Edwin A. Abbott was born December 20, 1838, to first cousins Edward A. Abbott and Jane Abbott in Marylebone, England. He attended the City of London School before enrolling at St. John's College Cambridge. He graduated in 1861, earning the Senior Classics Medal and becoming ordained as a deacon the following year. He then took a teaching fellowship at the college, but fellows were not permitted to marry. In 1863 Abbott left St. John's to wed Mary Elizabeth Rangeley (d. 1919), with whom he had two children, one son and one daughter.

Career and Works

Abbott taught briefly at King Edward's School, Birmingham, and Clifton College before becoming headmaster of the City of London School. During his tenure, Abbott applied various modern innovations to the curriculum, including universal science courses. He taught with substantial enthusiasm, leading to even higher standards for the prestigious school.
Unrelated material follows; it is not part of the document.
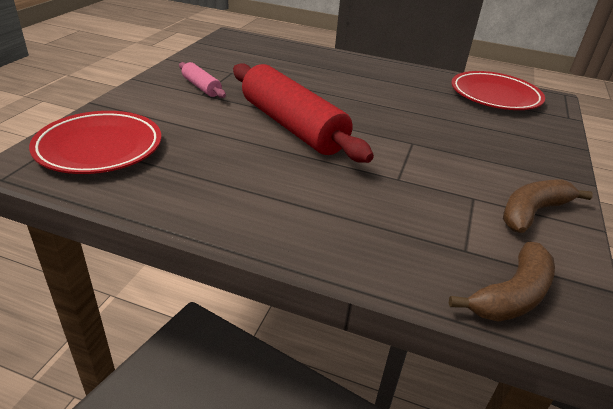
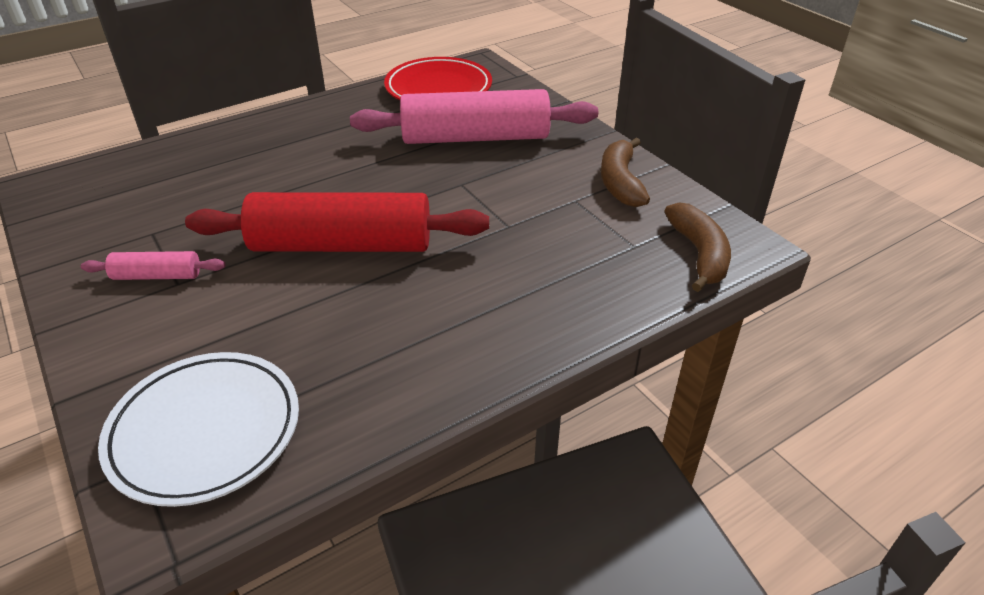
camera: 50 degrees left, 5 degrees up
red plate [29,111,162,174] -> white plate [98,352,299,507]
none -> pink rolling pin [350,89,598,144]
Abbott wrote extensively on language, religion, and science, publishing several books on diverse subjects, such as Shakespearean Grammar (1870), How to Write Clearly (1872), Philocristus (1878), and An Account of the Life and Works of Francis Bacon (1887). His most famous work, however, is his 1884 satirical novella Flatland: A Romance of Many Dimensions. The novella uses geometry (mathematical branch concerned with object shape, spatial relationships, and the characteristics of space) to satirize restrictive Victorian (1820–1914, during the reign of Queen Victoria) class and gender hierarchies as well as the burgeoning eugenics movement (selection of preferred traits of inheritance to enhance future generations). It also uses dimensions as a way to talk about expanding consciousness and understanding. Abbott retired from City of London School in 1889 to devote more time to his writing.

Death and Legacy

Abbott died on October 12, 1926, of influenza, a viral infection of the respiratory tract. Though during his life he was regarded principally as an educator and theologian, his most enduring legacy has been Flatland. While the book was initially well received, it gradually fell by the wayside until it enjoyed renewed interest three decades later when German American physicist Albert Einstein's (1879–1955) theories of relativity brought the possibility of a fourth dimension into popular discourse. Based on sound mathematics, Flatland provides an easily comprehensible narrative description of the possible subjective experience of a new, unfamiliar dimension.

The concept of Flatland has continued to intrigue scientists such as British physicist Stephen Hawking (1942–2018) and American astronomer Carl Sagan (1934–96), who referred to Abbott's book in his lectures. It is possible that Sagan also had Flatland's episode in which the character A Square encounters the lowliest and most closed-minded entity of minuscule dimension, a dot, in mind when he wrote Pale Blue Dot: A Vision of the Human Future in Space (1994). Much of Sagan's discussion in the book is a review of obstinate and repressive reactions by authorities to new ideas that later prove true. But he also exposes the vanity of humans who believe themselves to be the most important beings in the universe, as he sums up all human history's rulers as "momentary masters of a fraction of a dot."

Flatland has been rendered into nine animated movie shorts (2007–17), a video game, and a board game.